Yearb Med Inform 2016; 25(S 01): S130-S138
DOI: 10.15265/IYS-2016-s003
Original Article
Georg Thieme Verlag KG Stuttgart

Visualization of the IMIA Yearbook of Medical Informatics Publications over the Last 25 Years

D. W. Yergens
1  Department of Community Health Sciences, University of Calgary, Calgary, Alberta, Canada
,
H. Tam-Tham
1  Department of Community Health Sciences, University of Calgary, Calgary, Alberta, Canada
,
E. P. Minty
2  Department of Medicine, University of Calgary, Calgary, Alberta, Canada
› Author Affiliations
Further Information

Publication History

30 June 2016

Publication Date:
06 March 2018 (online)

  

Summary

Background: The last 25 years have been a period of innovation in the area of medical informatics. The International Medical Informatics Association (IMIA) has published, every year for the last quarter century, the Yearbook of Medical Informatics, collating selected papers from various journals in an attempt to provide a summary of the academic medical informatics literature. The objective of this paper is to visualize the evolution of the medical informatics field over the last 25 years according to the frequency of word occurrences in the papers published in the IMIA Yearbook of Medical Informatics.

Methods: A literature review was conducted examining the IMIA Yearbook of Medical Informatics between 1992 and 2015. These references were collated into a reference manager application to examine the literature using keyword searches, word clouds, and topic clustering. The data was considered in its entirety, as well as segregated into 3 time periods to examine the evolution of main trends over time. Several methods were used, including word clouds, cluster maps, and custom developed web-based information dashboards.

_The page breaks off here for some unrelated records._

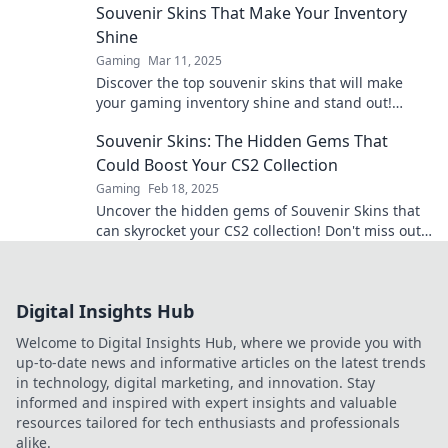
Souvenir Skins That Make Your Inventory
Shine
Gaming
Mar 11, 2025
Discover the top souvenir skins that will make
your gaming inventory shine and stand out!
Unlock style and rarity today!
Souvenir Skins: The Hidden Gems That
Could Boost Your CS2 Collection
Gaming
Feb 18, 2025
Uncover the hidden gems of Souvenir Skins that
can skyrocket your CS2 collection! Don't miss out
on these valuable treasures!
Digital Insights Hub
Welcome to Digital Insights Hub, where we provide you with
up-to-date news and informative articles on the latest trends
in technology, digital marketing, and innovation. Stay
informed and inspired with expert insights and valuable
resources tailored for tech enthusiasts and professionals
alike.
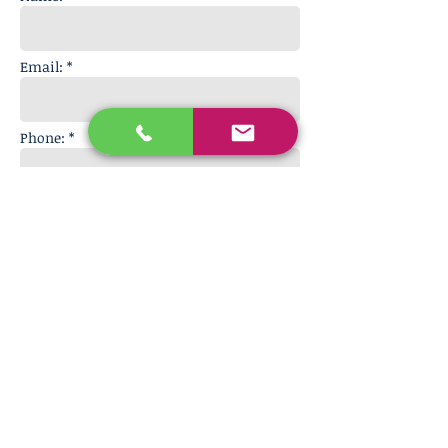
Email: *
Phone: *
Message:
Get in touch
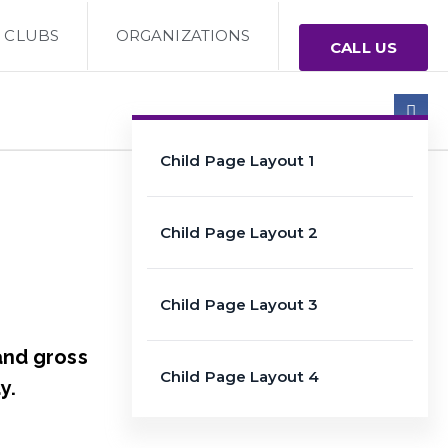
CLUBS
ORGANIZATIONS
CALL US
Child Page Layout 1
Child Page Layout 2
Child Page Layout 3
and gross
Child Page Layout 4
y.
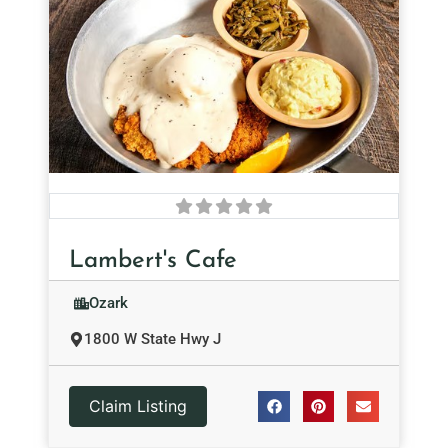
Lambert's Cafe
Ozark
1800 W State Hwy J
Claim Listing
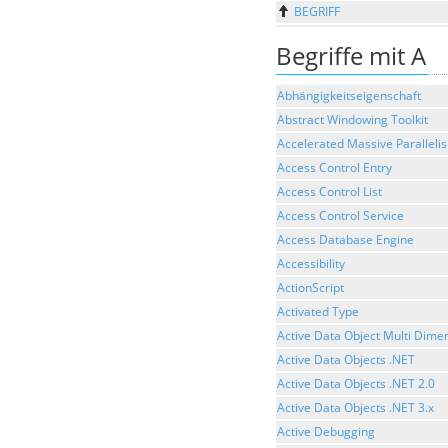
BEGRIFF
Begriffe mit A
Abhängigkeitseigenschaft
Abstract Windowing Toolkit
Accelerated Massive Paralleli
Access Control Entry
Access Control List
Access Control Service
Access Database Engine
Accessibility
ActionScript
Activated Type
Active Data Object Multi Dime
Active Data Objects .NET
Active Data Objects .NET 2.0
Active Data Objects .NET 3.x
Active Debugging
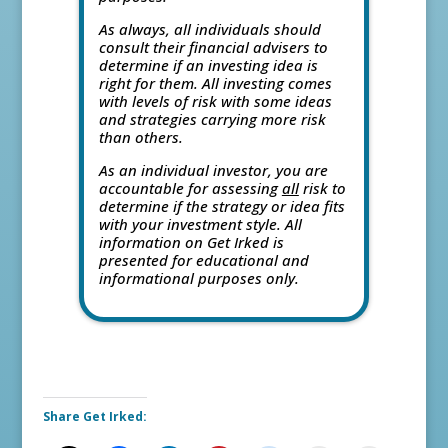
As always, all individuals should
consult their financial advisers to
determine if an investing idea is
right for them. All investing comes
with levels of risk with some ideas
and strategies carrying more risk
than others.
As an individual investor, you are
accountable for assessing
all
risk to
determine if the strategy or idea fits
with your investment style. All
information on Get Irked is
presented for educational and
informational purposes only.
Share Get Irked:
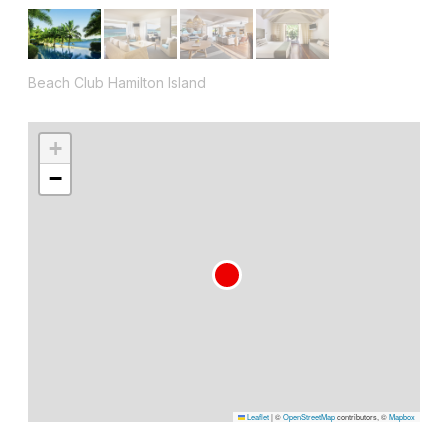
Beach Club Hamilton Island
+
−
Leaflet
|
©
OpenStreetMap
contributors, ©
Mapbox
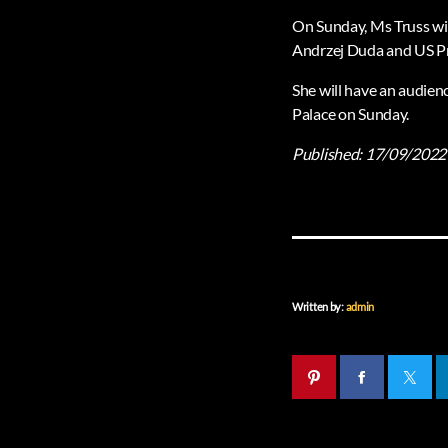
On Sunday, Ms Truss wil
Andrzej Duda and US Pr
She will have an audienc
Palace on Sunday.
Published:
17/09/2022
Written by:
admin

Results: The literature search resulted in a total of 1210 references published in the Yearbook, of which 213 references were excluded, resulting in 997 references for visualization. Overall, we found that publications were more technical and methods-oriented between 1992 and 1999; more clinically and patient-oriented between 2000 and 2009; and noted the emergence of “big data”, decision support, and global health in the past decade between 2010 and 2015. Dashboards were additionally created to show individual reference data, as well as, aggregated information.

Conclusion: Medical informatics is a vast and expanding area with new methods and technologies being researched, implemented, and evaluated. Determining visualization approaches that enhance our understanding of literature is an active area of research, and like medical informatics, is constantly evolving as new software and algorithms are developed. This paper examined several approaches for visualizing the medical informatics literature to show historical trends, associations, and aggregated summarized information to illustrate the state and changes in the IMIA Yearbook publications over the last quarter century.